120 min | R | September 29, 2023 | Lionsgate

Molly Singer is a college dropout whose lawyer father pays her to go back to school and turn his nervous teenage intern into a party animal. The premise promises chaos and a little heart. It delivers a montage you have already seen.

Molly Singer is a hard-partying college dropout who fails her way through adulthood. Her father is a high-powered lawyer who needs his anxious, friendless intern to survive freshman year. So he hires Molly to go back to college and mentor the kid into a social life. Andy Palmer’s film is a redemption comedy that runs on a contradiction it never examines. It asks the audience to root for a woman whose entire arc is teaching a vulnerable teenager to drink, lie, and party his way to confidence.

Britt Robertson plays Molly with manic energy and an appealing recklessness that the script keeps sanding down. She commits to the binge-drinking gags and the pratfalls, but the role gives her nothing underneath the chaos.

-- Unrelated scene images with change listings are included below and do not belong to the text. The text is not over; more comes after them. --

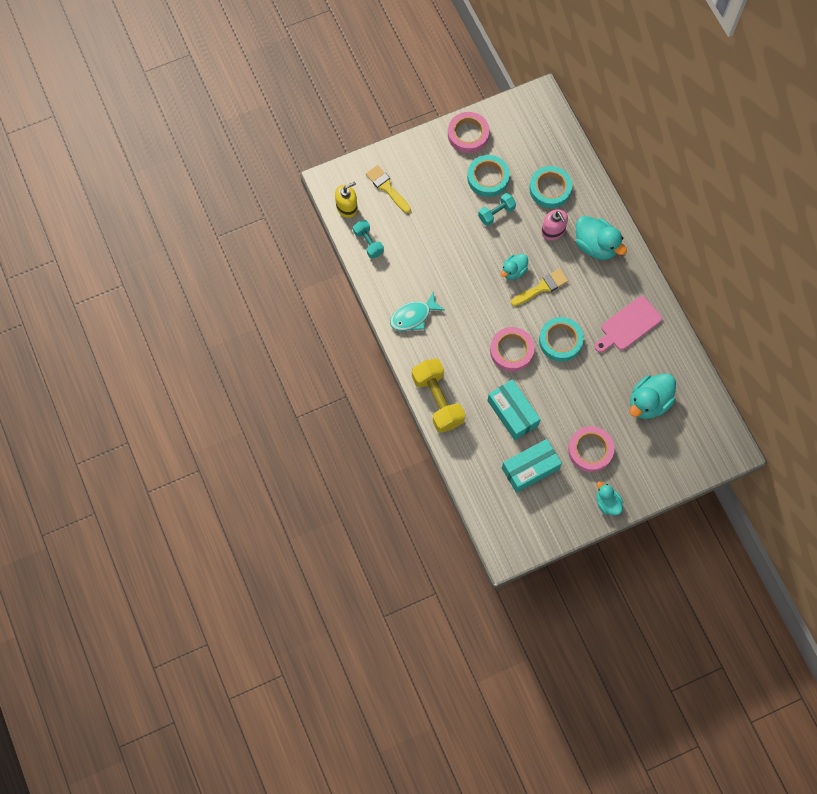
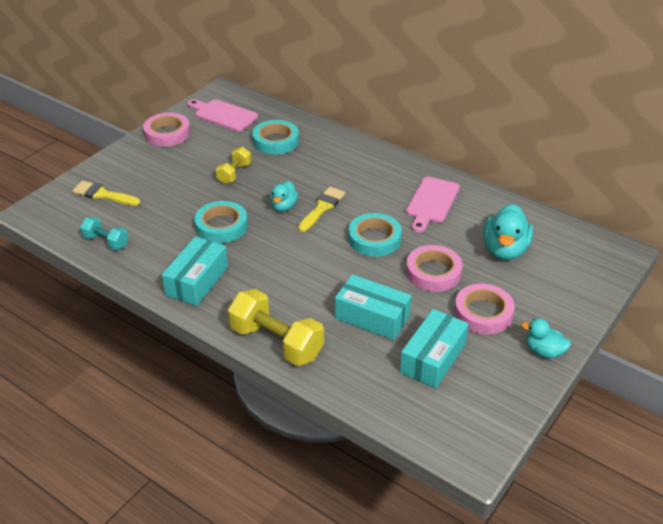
camera: 30 degrees left, 30 degrees down
yellow soap dispenser [335,182,357,218] -> none
turquoise fish [390,292,445,331] -> turquoise box [162,237,228,306]
turquoise tape [467,155,510,197] -> turquoise tape moved to [194,201,248,243]
turquoise dumbbell [478,193,516,226] -> yellow dumbbell [216,147,251,184]
pink tape [490,327,534,372] -> pink tape moved to [406,245,463,292]
pink soap dispenser [541,209,568,240] -> none
turquoise duck [575,216,627,260] -> none
none -> pink cutting board [188,99,258,131]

Ty Simpkins plays Elliot, the awkward intern, with a tentativeness that reads as genuine. The pairing should generate friction and instead generates beats the audience can predict from the first scene. Nico Santos and Cierra Ramirez work the edges as Paulie and Lindsay, and Jaime Pressly turns up as Brenda to do more than the writing earns. The cast is more capable than the material that surrounds them.

Palmer directs from a script by Todd M. Friedman and Kevin Haskin, and the construction is the central failure. The film stitches together party montages, hangover montages, and reconciliation montages with a needle-drop soundtrack doing the emotional work the scenes refuse to do. The college campus is shot in flat, bright daylight that flattens every location into the same anonymous quad. The editing leans on the montage as a crutch because the screenplay has no second gear. Every gag arrives on schedule and lands exactly as expected.

This is a back-to-college comedy assembled from parts the audience has seen in better movies. The premise contains a real idea about arrested development and the lies adults tell teenagers about belonging. The film notices none of it. It settles for a familiar shape and fills that shape with energy instead of insight, and it mistakes the noise for a story.